The court may on hearing the appeal, confirm the refusal or decision or may allow the appeal, whereupon the Director shall grant the licence or, as the case may be, will not revoke or vary the terms and conditions of the licence.
This part of the Bill also contains provisions to deal with a number of practices which, it is alleged, are currently used by moneylenders and which result in the borrower not receiving the full amount of the loan, although on paper it would appear that this is the case.
A moneylender may not advance a loan while retaining a portion of it in respect of repayment instalments or charges and base the charges for the loan on the full amount advanced. Equally, the practice of retaining from a "top-up" loan an amount in respect of an earlier loan while still basing the charge on the full loan being advanced is prohibited.

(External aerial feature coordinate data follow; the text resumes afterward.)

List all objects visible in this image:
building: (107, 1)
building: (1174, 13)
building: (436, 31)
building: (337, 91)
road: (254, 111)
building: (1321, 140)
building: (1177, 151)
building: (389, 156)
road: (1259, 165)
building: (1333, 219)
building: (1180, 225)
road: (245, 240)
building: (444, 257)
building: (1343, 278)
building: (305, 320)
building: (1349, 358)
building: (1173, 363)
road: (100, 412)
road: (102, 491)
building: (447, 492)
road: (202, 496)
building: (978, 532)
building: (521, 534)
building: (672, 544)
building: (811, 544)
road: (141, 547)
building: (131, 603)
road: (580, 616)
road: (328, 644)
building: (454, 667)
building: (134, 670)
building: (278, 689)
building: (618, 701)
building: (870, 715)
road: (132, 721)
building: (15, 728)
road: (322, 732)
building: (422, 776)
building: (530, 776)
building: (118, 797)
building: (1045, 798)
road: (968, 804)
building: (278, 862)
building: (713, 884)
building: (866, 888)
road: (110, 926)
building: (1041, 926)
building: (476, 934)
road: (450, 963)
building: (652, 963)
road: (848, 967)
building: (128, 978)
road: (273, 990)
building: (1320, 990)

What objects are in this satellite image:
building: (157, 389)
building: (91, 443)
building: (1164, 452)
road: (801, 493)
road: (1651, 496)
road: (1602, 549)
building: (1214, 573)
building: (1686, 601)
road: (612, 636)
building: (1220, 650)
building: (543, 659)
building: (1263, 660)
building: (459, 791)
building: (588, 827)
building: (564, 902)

A moneylender is obliged to keep a record of all transactions in a "repayment book". Many legal moneylenders are already operating properly and the purpose of this provision is to ensure that others do so. This ensures that the consumer has at all times an up-to-date record of the position with regard to repayments under the moneylending agreement. It will also provide authorised officers of the Director with a simple and straightforward way of checking that matters are in order.

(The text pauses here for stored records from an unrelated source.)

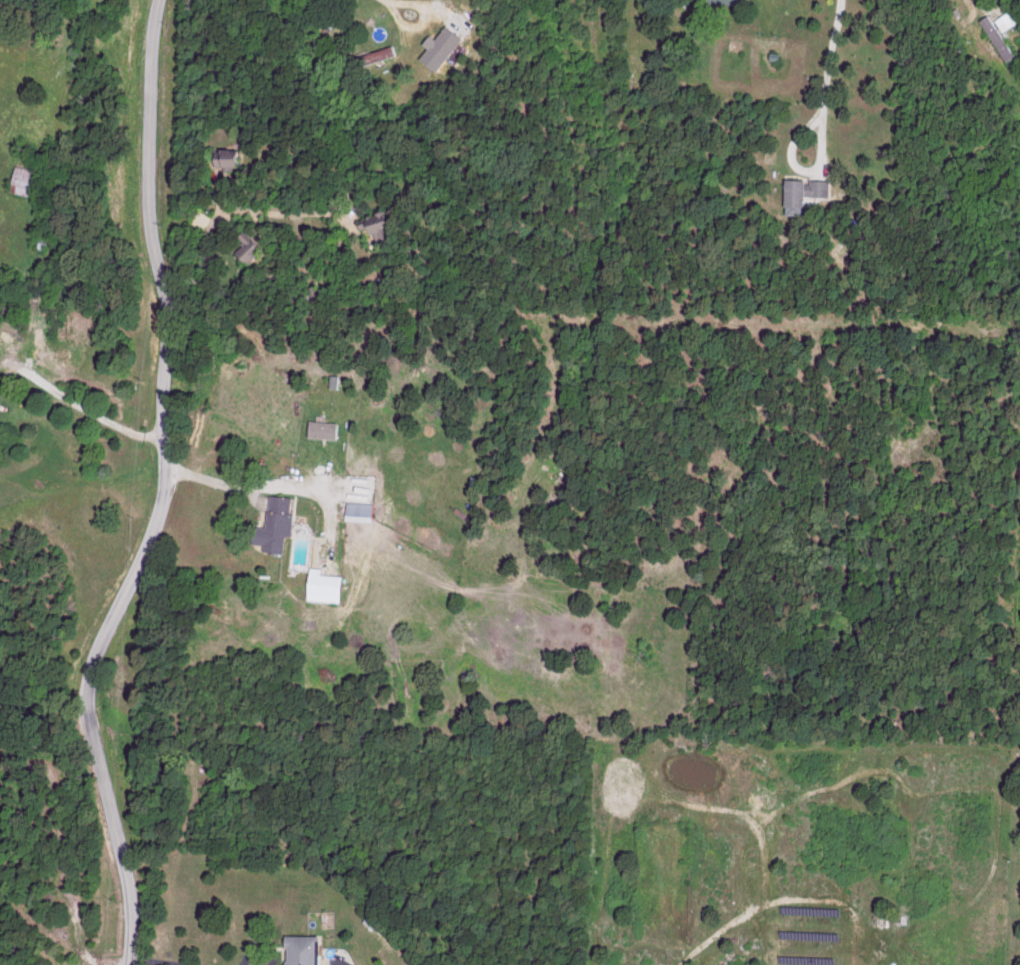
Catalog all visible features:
road: (385, 1)
road: (416, 25)
building: (994, 36)
building: (434, 47)
building: (370, 55)
road: (822, 84)
building: (221, 158)
building: (799, 192)
building: (244, 248)
road: (200, 250)
road: (78, 402)
building: (325, 428)
road: (214, 485)
road: (159, 492)
building: (363, 510)
building: (279, 522)
building: (327, 584)
building: (376, 921)
road: (147, 963)

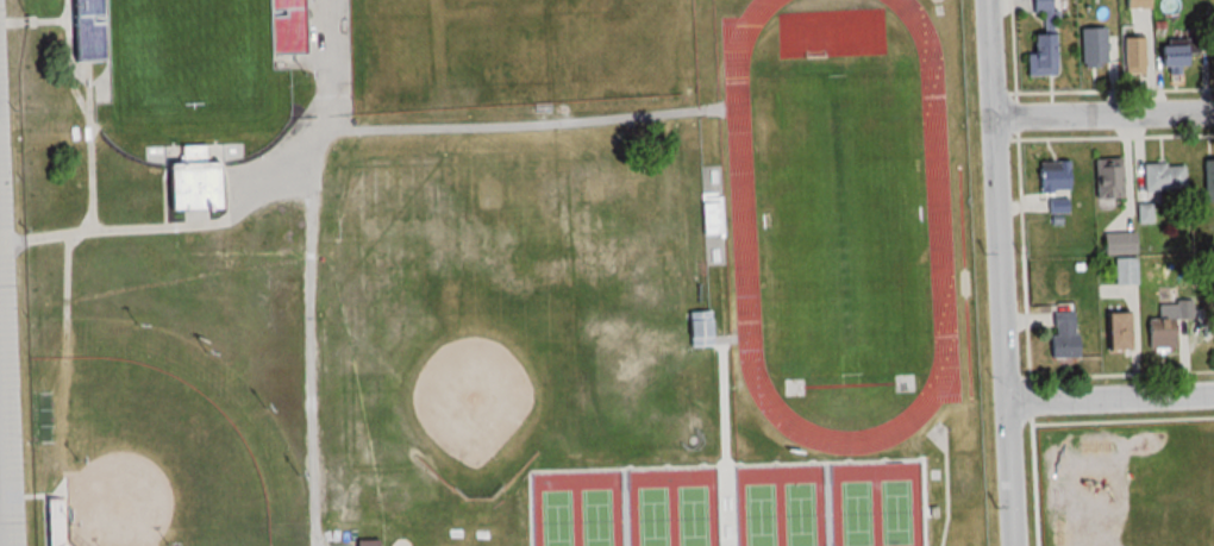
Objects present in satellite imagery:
building: (1136, 4)
building: (1045, 8)
building: (282, 27)
building: (1091, 48)
park: (515, 52)
building: (1172, 55)
building: (1130, 56)
building: (1038, 57)
building: (1211, 57)
road: (1105, 114)
road: (340, 129)
building: (1161, 178)
building: (1106, 180)
building: (1050, 181)
building: (1208, 182)
building: (191, 187)
track: (743, 211)
building: (1117, 244)
building: (1213, 269)
road: (308, 272)
road: (1002, 272)
park: (480, 304)
building: (1165, 324)
building: (696, 330)
building: (1115, 332)
building: (1063, 336)
road: (1111, 399)
park: (169, 444)
park: (778, 505)
building: (366, 542)

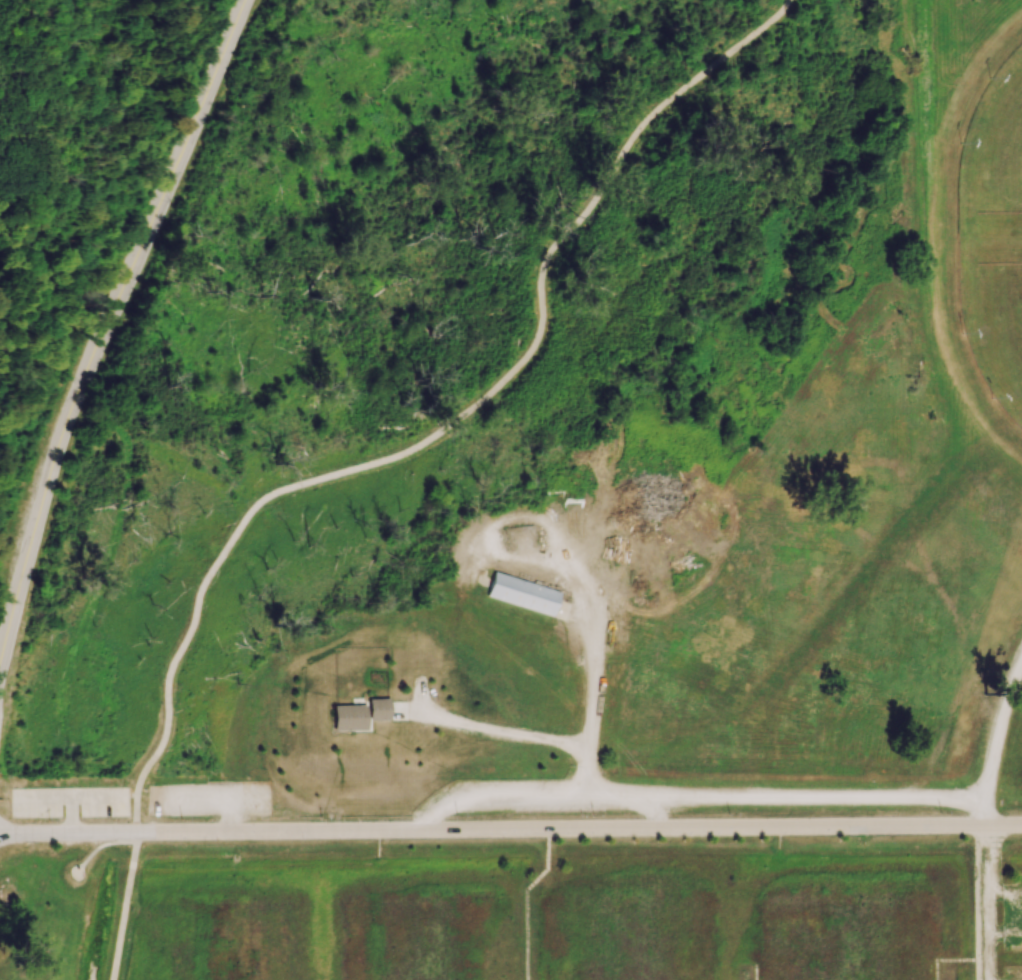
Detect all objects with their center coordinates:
park: (994, 147)
park: (77, 190)
park: (994, 331)
road: (107, 332)
road: (447, 427)
park: (550, 514)
building: (521, 595)
road: (589, 644)
building: (376, 709)
building: (347, 718)
road: (997, 725)
road: (495, 738)
road: (934, 751)
road: (391, 761)
road: (540, 795)
road: (72, 796)
road: (133, 796)
parking lot: (512, 797)
road: (783, 798)
road: (947, 799)
road: (168, 801)
road: (329, 801)
road: (200, 802)
parking lot: (70, 804)
road: (985, 813)
road: (655, 814)
road: (72, 815)
road: (426, 815)
road: (232, 817)
road: (510, 830)
road: (99, 848)
road: (975, 893)
road: (1004, 893)
road: (525, 900)
road: (987, 903)
road: (125, 906)
parking lot: (1013, 919)
road: (1004, 933)
park: (845, 937)
park: (424, 940)
park: (627, 940)
park: (223, 941)
road: (945, 960)
road: (976, 970)
road: (755, 972)
parking lot: (1012, 973)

The repayment book must contain the name and address of both parties to the agreement, the amount of credit advanced, the date on which it was advanced, the number and amount of each repayment instalment, the rate of interest charged, the total amount payable in respect of the loan, the date of expiry of the loan and the agreement number or other reference which identifies the loan. The manner or form in which repayments are to be recorded is also set out.

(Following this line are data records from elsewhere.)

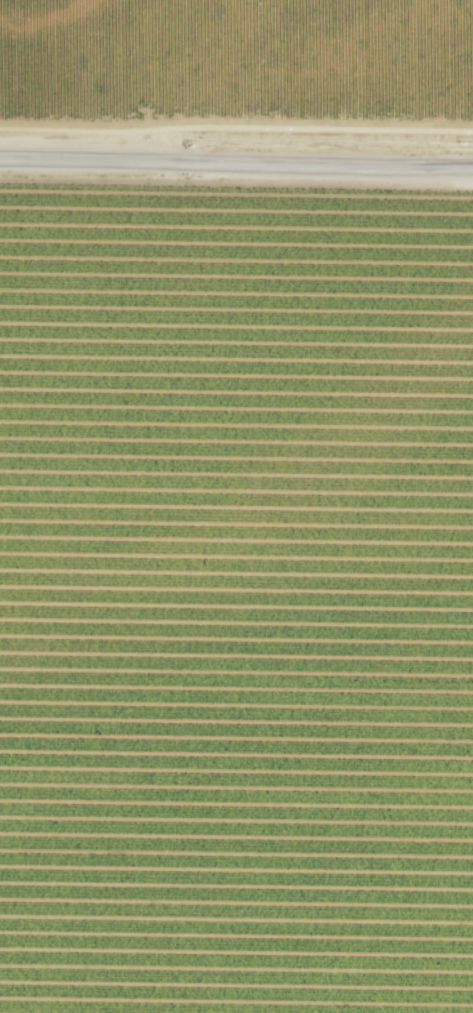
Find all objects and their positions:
road: (236, 126)
road: (236, 160)

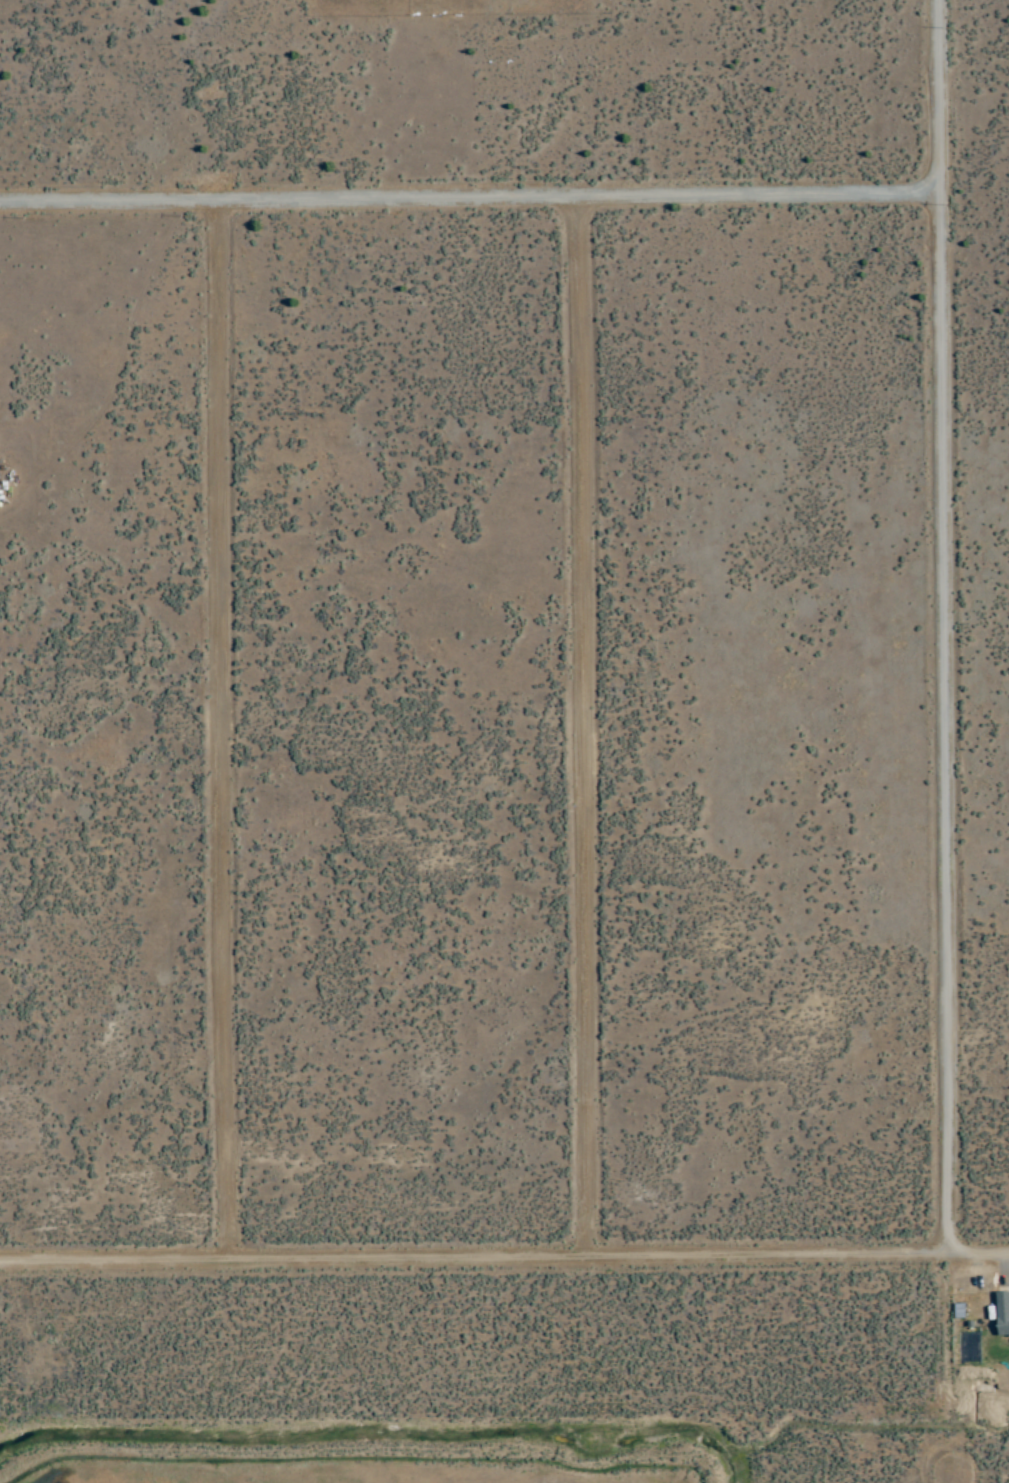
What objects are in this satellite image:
road: (975, 109)
road: (470, 200)
road: (949, 723)
road: (587, 729)
road: (225, 732)
road: (504, 1260)
building: (1003, 1313)
road: (958, 1480)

This section of the Bill also covers the collection of repayments at certain times. It will not be possible for such calls to be made between 9 p.m. and 10 a.m. on Sundays or public holidays.
The impact of the legislation is greatly enhanced by the inclusion of a specific role for the Garda Síochána in helping to stamp out illegal moneylending. Under the Bill the Garda Síochána are empowered to request persons engaged in collecting credit to provide a moneylenders' licence or authorisation; to arrest, without warrant, persons engaged in unlicensed moneylending and to seize any document belonging to another person being held by those engaged in moneylending.
This latter power is designed to eliminate the practice by unlicensed moneylenders of holding and encashing social welfare payment books belonging to their clients.
The Director of Consumer Affairs will have responsibility for the functioning and enforcement of the legislation. As outlined he will be responsible for the licensing of moneylenders. In addition the Director will be responsible for the authorisation of mortgage intermediaries and credit intermediaries. He will oversee the advertising and operation of credit agreements generally and pursue those whom he believes have committed offences.
The Director will have extended powers and increased resources which will enhance his scope in the regulation of the credit industry. He will investigate the workings of the credit system and monitor the practice of the financial institutions; go to the court for orders to stop breaches of the Consumer Credit Act on behalf of borrowers and consumers; give information and advice; apply to court to have excessive rates of interest charged by moneylenders and creditors, other than banks and building societies, declared illegal and unenforceable; licence moneylenders; authorise persons to act as credit or mortgage intermediaries; investigate credit information given about borrowers; direct financial institutions or lenders to withdraw advertisements or modify them.
The Office of the Director of Consummer Affairs will be provided with additional staff and, in furtherance of the commitment for regionalisation in the Programme for Government will, on a phased basis, have branch offices located in Cork, Limerick, Athlone and Sligo.